三蔵にあげる (2006.12.21/寺院時代・illusted by みつまめ様)

いないいないと夕暮れ時、悟空を探してあちこち歩き回っていた三蔵は、寺院の敷地の外れにある柿の木の上に探していた本人を見つけた。

柿の実が生る頃に初めて柿の木に登っている姿を見つけた。
それから、その姿を見つけるたびに柔らかな柿の木は折れやすいのだと、ゲンコツやハリセンで躾、言い聞かせてきたのに、一向に言うことを聞かない。

柿の実が赤く熟れ出せば尚のこと、頻繁に登っていた。
食欲旺盛な悟空のこと、熟れた柿を食べるための努力なのだろう。

けれど、柿の木は脆いのだ。
折れて落ちたら怪我だけでは済まないことを知って欲しいと三蔵は思っている。
が、親の心子知らず。
理解する気は欠片も見受けられなかった。

「何度言ったら理解しやがる、サル!」

悟空のいる柿の木の下で怒鳴れば、それは嬉しそうな笑顔が返ってきた。

「あ、三蔵、ほらこれ!一番赤くて、甘そうで、でっかいの見つけたんだ」

木の股にあぐらを掻くように座って、何処か誇らしげな様子で、片手に余るような大きな柿を三蔵の方へ差し出して笑う。
夕日を背景にしたその姿は幸せそうで、三蔵は一瞬、怒っていることも忘れて見とれ、微かに口元が綻んだ。
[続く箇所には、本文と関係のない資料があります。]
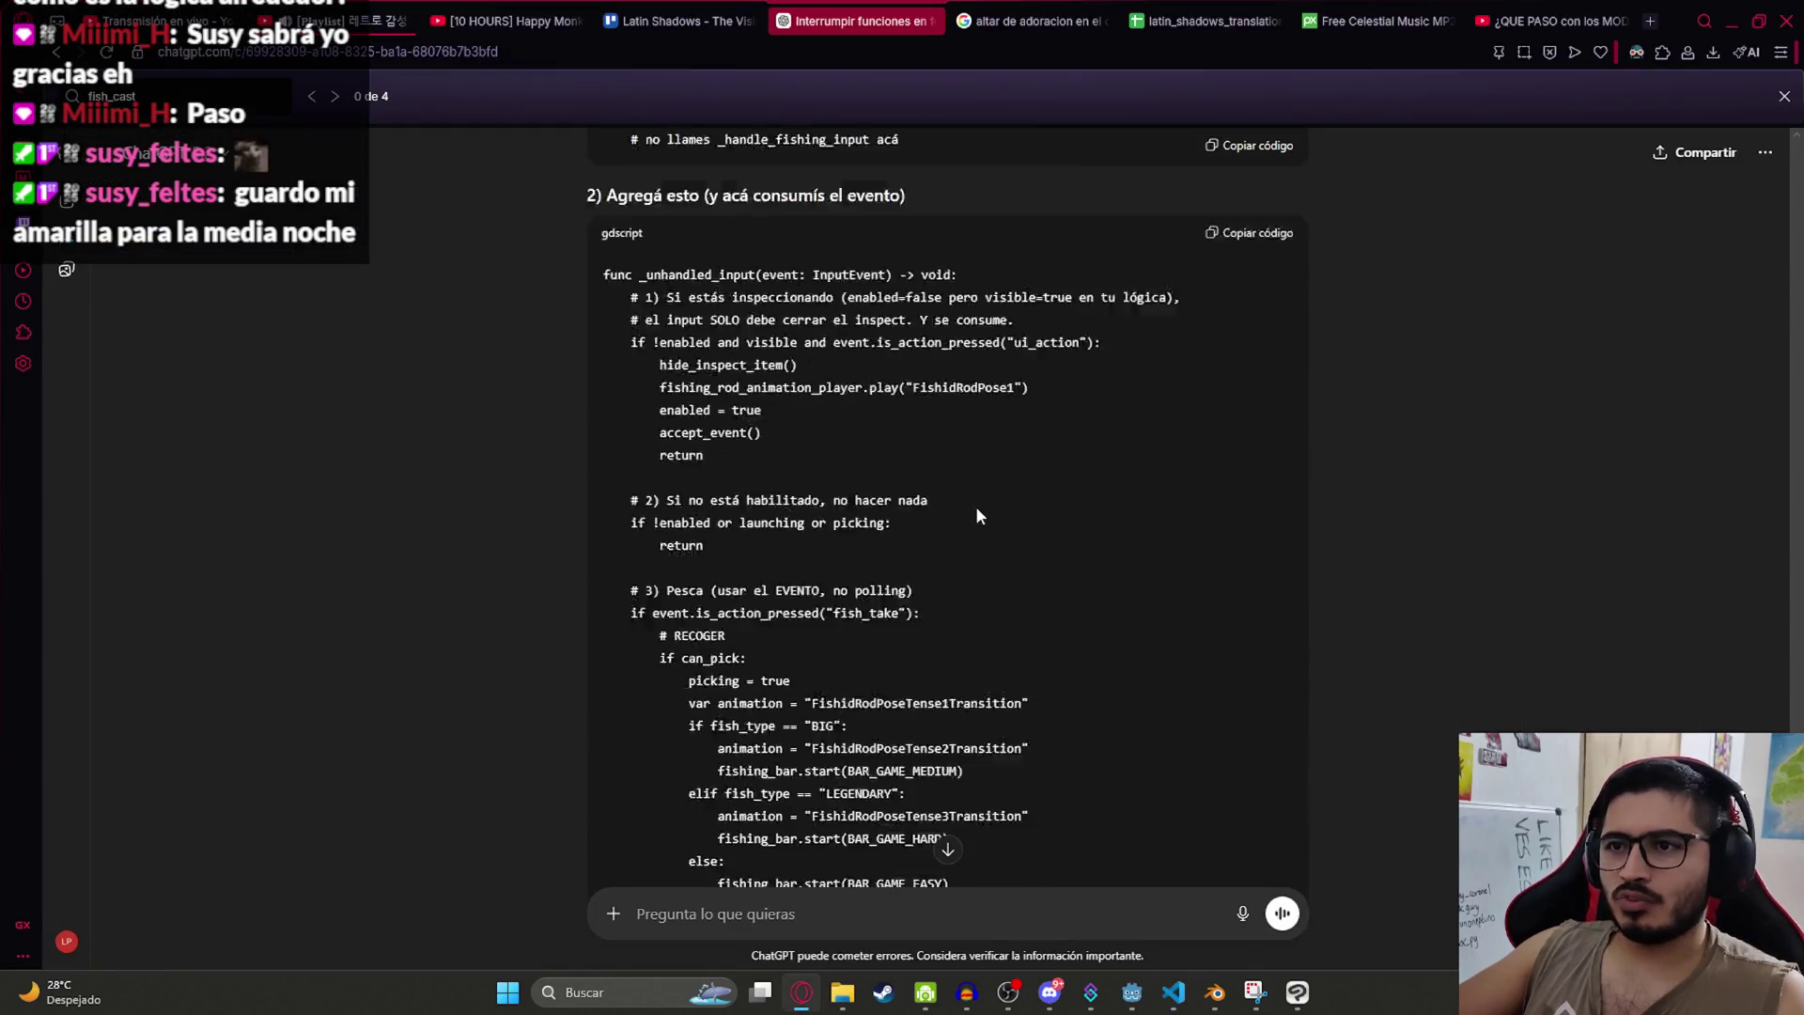
Step: Find _handle_fishing_input in the script and delete its call and comment from _physics_process
scroll(964, 530, down, 5)
double_click(797, 338)
key(ctrl+c)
が、ここで甘い顔を見せたら躾にならないとばかりに、三蔵は緩みそうになる口元を無理矢理引き締める。
そんな三蔵の様子など気にもとめず、悟空はするりと柿の木を滑り降り、三蔵の前に立った。

「はい、三蔵っ」

目の前に差し出された柿に少し瞳を見開いてから、

「人の言うことを聞きやがれ、サル」

げいんと、ゲンコツを大地色の頭に三蔵は振り下ろした。

「ってぇ…」

柿を持ったまま殴られた頭を押さえている悟空の手から柿を取り上げると、三蔵はその柿を一口囓った。

「あ…」

上目遣いにその様子を見た悟空の顔がぽかんと表情を無くす。
それに、

「なかなかだ、サル」
「うん!」

そう言って、三蔵はまた柿を一口囓った。
美味しそうに柿を食べる三蔵の姿を見つめ、それに頷く悟空に満面の笑顔が浮かんだのだった。